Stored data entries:
•••••

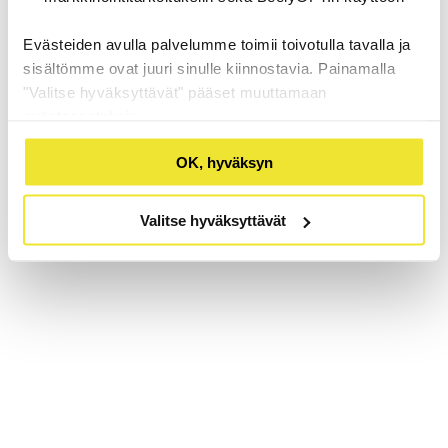
Evästeiden avulla palvelumme toimii toivotulla tavalla ja
sisältömme ovat juuri sinulle kiinnostavia. Painamalla
"Valitse hyväksyttävät" pääset muuttamaan
evästeasetuksia.
OK, hyväksyn
Valitse hyväksyttävät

•••••

WORK REQUIRED —
Across all the records above, how many lines hold the word "hyväksyttävät"? Answer with only that number.

YOUR RESPONSE —
2